This post lists a possible error in the solution to Exercise 2-7, page
49 (K&R) on the webpage
http://users.powernet.co.uk/eton/kandr2/krx207.html

Question:

Write a function invert(x,p,n) that returns x with the n bits that
begin at position p inverted (i.e., 1 changed into 0 and vice versa),
leaving the others unchanged.

The return statement on the webpage is

return x ^ (~(~0U << n) << p);

which is (possibly) incorrect; I've made the following one which is
correct (please correct me if it isn't):

return x^((~(~0U<<(p+1))>>(p+1-n))<<(p+1-n));

Explanation:

Take a number 1 1000 1000, say, and p=7 and n=4 then the answer should
be 1 0111 1000

Unless you for no apparent reason count in two different directions,
the 4 bits starting from the 7th are the 7th, the 8th, the 9th and the
10th, and I would expect the answer to be 0110 0000 1000.

 

[poodles]

Unless you for no apparent reason count in two different directions,
the 4 bits starting from the 7th are the 7th, the 8th, the 9th and the
10th, and I would expect the answer to be 0110 0000 1000.

Yeah, you're right

 

[poodles]

Unless you for no apparent reason count in two different directions,
the 4 bits starting from the 7th are the 7th, the 8th, the 9th and the
10th, and I would expect the answer to be 0110 0000 1000.
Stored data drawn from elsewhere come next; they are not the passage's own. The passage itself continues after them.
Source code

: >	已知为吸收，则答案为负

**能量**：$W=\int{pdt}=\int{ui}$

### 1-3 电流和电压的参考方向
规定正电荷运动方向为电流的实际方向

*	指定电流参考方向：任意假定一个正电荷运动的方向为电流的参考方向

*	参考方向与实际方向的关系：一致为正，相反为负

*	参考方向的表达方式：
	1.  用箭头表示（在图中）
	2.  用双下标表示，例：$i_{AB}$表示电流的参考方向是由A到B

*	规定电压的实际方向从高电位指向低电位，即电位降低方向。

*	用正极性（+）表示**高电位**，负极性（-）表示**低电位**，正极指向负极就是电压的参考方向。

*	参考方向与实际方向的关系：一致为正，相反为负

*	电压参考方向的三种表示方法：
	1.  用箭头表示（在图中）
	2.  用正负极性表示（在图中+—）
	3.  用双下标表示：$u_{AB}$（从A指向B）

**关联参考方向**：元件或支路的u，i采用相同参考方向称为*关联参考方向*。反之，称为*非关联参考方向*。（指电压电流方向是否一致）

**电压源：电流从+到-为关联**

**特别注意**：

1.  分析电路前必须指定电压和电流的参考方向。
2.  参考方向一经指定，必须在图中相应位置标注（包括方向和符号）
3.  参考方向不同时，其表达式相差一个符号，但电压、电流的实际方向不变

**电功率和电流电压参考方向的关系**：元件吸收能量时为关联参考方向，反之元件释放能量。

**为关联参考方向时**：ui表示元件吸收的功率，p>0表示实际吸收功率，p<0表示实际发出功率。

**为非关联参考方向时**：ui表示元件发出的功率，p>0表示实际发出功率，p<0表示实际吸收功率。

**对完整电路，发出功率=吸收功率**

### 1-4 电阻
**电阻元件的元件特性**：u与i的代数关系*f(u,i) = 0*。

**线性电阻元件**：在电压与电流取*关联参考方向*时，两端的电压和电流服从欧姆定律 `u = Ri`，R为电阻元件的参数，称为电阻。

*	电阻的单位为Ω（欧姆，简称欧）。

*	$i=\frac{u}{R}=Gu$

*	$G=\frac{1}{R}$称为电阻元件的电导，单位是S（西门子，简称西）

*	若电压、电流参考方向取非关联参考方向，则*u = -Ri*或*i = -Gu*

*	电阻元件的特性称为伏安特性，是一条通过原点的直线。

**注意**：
You may be right, but here's a quote from the K&R book:

quote:
As an illustration of some of the bit operators, consider the function
getbits(x,p,n) that
returns the (right adjusted) n-bit field of x that begins at position
p. We assume that bit
position 0 is at the right end and that n and p are sensible positive
values. For example,
getbits(x,4,3) returns the three bits in positions 4, 3 and 2,
right-adjusted.

 

[poodles]

Unless you for no apparent reason count in two different directions,
the 4 bits starting from the 7th are the 7th, the 8th, the 9th and the
10th, and I would expect the answer to be 0110 0000 1000.

You may be right, but here's a quote from the K&R book:

quote:
As an illustration of some of the bit operators, consider the function
getbits(x,p,n) that returns the (right adjusted) n-bit field of x that
begins at position
p. We assume that bit position 0 is at the right end and that n and p
are sensible positive
values. For example, getbits(x,4,3) returns the three bits in positions
4, 3 and 2,
right-adjusted.